I find comfort in knowing such people and in realizing there are untold millions of them, never mind what the out-of-touch idiots in the mainstream media would have us believe. And with that I’m going to stop, add some recipes, go cook lunch, and be thankful I’m among those privileged to be in tune with the natural world.


BLACKBERRY COBBLER

1 cup milk
1 stick butter or margarine
1 cup flour
1 cup sugar
2 teaspoons baking power
1 cup (or more if you like lots of berries and less dough) blackberries

Melt butter and pour into bowl with all ingredients except the berries. Whisk until thoroughly blended. Pour batter into an 8 x 10 (or larger) baking pan. Pour berries on top and cook at 350 degrees for 30 minutes or until crust is golden brown.

NOTE: This recipe also works well with a variety of other berries including dewberries, strawberries, and blueberries, and it can be used with peaches, apples, or cherries. Sour cherries may require a bit of extra sweetening.

PAN-FRIED TROUT

2 or 3 small trout per person (trout in the 7- to 9-inch range are tastier and fry better than larger ones)
Stone-ground cornmeal
Cooking oil
Salt and pepper to taste

Heat oil in a large frying pan until it is piping hot. Meanwhile, thoroughly coat trout with cornmeal, being sure to put some in the body cavity. Fry until golden brown, turning once. Place atop folded paper towels to absorb grease, although if the pan is as hot as it should be, the cornbread overcoats will “seal” the fish and leave little grease and no greasy taste. Serve piping hot. Slaw, fried taters and onions, and cornbread make the perfect accompaniments.

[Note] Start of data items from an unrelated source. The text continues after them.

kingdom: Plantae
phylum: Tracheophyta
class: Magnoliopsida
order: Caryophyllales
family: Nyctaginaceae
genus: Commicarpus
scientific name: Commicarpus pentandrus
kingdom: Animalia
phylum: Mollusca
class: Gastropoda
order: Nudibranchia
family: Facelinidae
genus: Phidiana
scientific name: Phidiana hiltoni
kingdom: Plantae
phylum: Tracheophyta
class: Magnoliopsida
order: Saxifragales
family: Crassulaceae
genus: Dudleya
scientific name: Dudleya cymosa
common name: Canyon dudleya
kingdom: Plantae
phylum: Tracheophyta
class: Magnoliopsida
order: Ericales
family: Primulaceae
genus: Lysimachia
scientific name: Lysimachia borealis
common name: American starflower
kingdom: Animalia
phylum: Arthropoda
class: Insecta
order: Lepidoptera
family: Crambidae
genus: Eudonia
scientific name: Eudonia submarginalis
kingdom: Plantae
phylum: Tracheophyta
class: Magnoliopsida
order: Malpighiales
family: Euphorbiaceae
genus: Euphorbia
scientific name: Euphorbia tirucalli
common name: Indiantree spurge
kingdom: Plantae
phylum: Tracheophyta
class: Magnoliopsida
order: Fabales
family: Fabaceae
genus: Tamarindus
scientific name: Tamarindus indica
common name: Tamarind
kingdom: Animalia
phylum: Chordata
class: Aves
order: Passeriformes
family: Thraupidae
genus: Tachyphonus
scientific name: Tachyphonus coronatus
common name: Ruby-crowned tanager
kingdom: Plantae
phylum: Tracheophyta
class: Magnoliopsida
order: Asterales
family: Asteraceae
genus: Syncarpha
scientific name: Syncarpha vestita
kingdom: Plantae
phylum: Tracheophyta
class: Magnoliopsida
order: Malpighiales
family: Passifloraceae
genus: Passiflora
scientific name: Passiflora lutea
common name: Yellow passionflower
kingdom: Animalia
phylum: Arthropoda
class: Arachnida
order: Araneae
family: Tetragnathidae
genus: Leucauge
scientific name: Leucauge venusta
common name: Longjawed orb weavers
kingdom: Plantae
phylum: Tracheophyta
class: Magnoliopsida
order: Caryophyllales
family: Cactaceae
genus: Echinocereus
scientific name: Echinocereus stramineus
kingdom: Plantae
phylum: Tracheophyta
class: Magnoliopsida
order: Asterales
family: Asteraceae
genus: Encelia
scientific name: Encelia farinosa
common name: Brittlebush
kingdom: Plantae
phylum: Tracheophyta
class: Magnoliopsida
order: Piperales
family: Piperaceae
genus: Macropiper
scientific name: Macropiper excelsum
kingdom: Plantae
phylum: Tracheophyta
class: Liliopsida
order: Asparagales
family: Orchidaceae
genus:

NOTE: A quick, simple, and scrumptious way to prepare perfectly fried potatoes using virtually no oil is to cook the spuds, with their jackets on, in a microwave for a few minutes (be sure to puncture with a fork and wrap each potato in a paper towel. Microwave until almost done. Then slice into a large frying pan, adding thinly sliced onions, and cook until potatoes are nicely browned and onions carmelized. You won’t eat better fried potatoes, and grease isn’t a factor.